[Records shown — start]

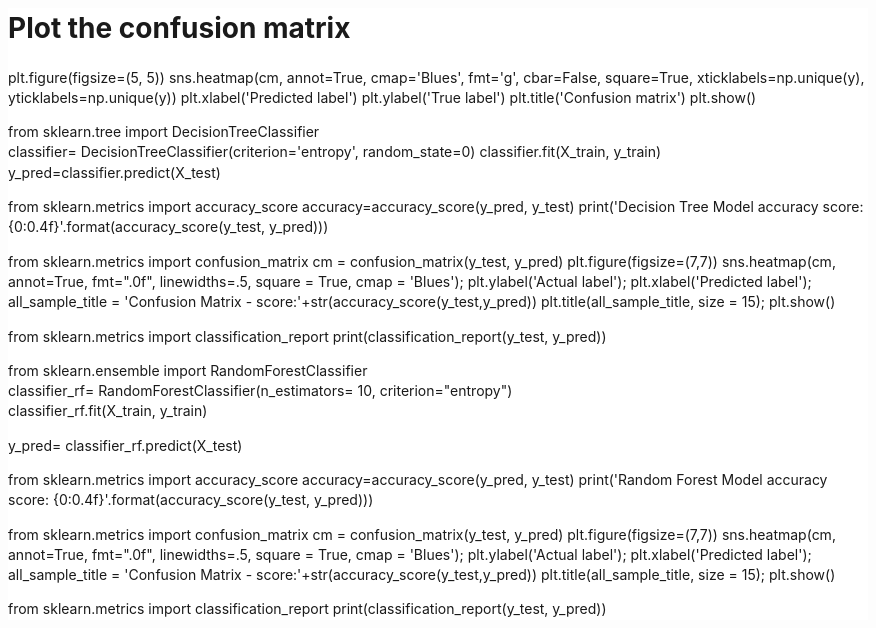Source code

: # Plot the confusion matrix
plt.figure(figsize=(5, 5))
sns.heatmap(cm, annot=True, cmap='Blues', fmt='g', cbar=False, square=True, xticklabels=np.unique(y), yticklabels=np.unique(y))
plt.xlabel('Predicted label')
plt.ylabel('True label')
plt.title('Confusion matrix')
plt.show()

from sklearn.tree import DecisionTreeClassifier  
classifier= DecisionTreeClassifier(criterion='entropy', random_state=0)
classifier.fit(X_train, y_train)
y_pred=classifier.predict(X_test)

from sklearn.metrics import accuracy_score
accuracy=accuracy_score(y_pred, y_test)
print('Decision Tree Model accuracy score: {0:0.4f}'.format(accuracy_score(y_test, y_pred)))

from sklearn.metrics import confusion_matrix
cm = confusion_matrix(y_test, y_pred)
plt.figure(figsize=(7,7))
sns.heatmap(cm, annot=True, fmt=".0f", linewidths=.5, square = True, cmap = 'Blues');
plt.ylabel('Actual label');
plt.xlabel('Predicted label');
all_sample_title = 'Confusion Matrix - score:'+str(accuracy_score(y_test,y_pred))
plt.title(all_sample_title, size = 15);
plt.show()

from sklearn.metrics import classification_report
print(classification_report(y_test, y_pred))

from sklearn.ensemble import RandomForestClassifier  
classifier_rf= RandomForestClassifier(n_estimators= 10, criterion="entropy")  
classifier_rf.fit(X_train, y_train)  

y_pred= classifier_rf.predict(X_test) 

from sklearn.metrics import accuracy_score
accuracy=accuracy_score(y_pred, y_test)
print('Random Forest Model accuracy score: {0:0.4f}'.format(accuracy_score(y_test, y_pred)))

from sklearn.metrics import confusion_matrix
cm = confusion_matrix(y_test, y_pred)
plt.figure(figsize=(7,7))
sns.heatmap(cm, annot=True, fmt=".0f", linewidths=.5, square = True, cmap = 'Blues');
plt.ylabel('Actual label');
plt.xlabel('Predicted label');
all_sample_title = 'Confusion Matrix - score:'+str(accuracy_score(y_test,y_pred))
plt.title(all_sample_title, size = 15);
plt.show()

from sklearn.metrics import classification_report
print(classification_report(y_test, y_pred))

[Records shown — finish]

> **Your instructions**:
Looking at the data above, return every line from the one with "the confusion matrix" down to the one with "from sklearn.tree import", exactly and inclusively.

> **Solution to this task**:
: # Plot the confusion matrix
plt.figure(figsize=(5, 5))
sns.heatmap(cm, annot=True, cmap='Blues', fmt='g', cbar=False, square=True, xticklabels=np.unique(y), yticklabels=np.unique(y))
plt.xlabel('Predicted label')
plt.ylabel('True label')
plt.title('Confusion matrix')
plt.show()

from sklearn.tree import DecisionTreeClassifier  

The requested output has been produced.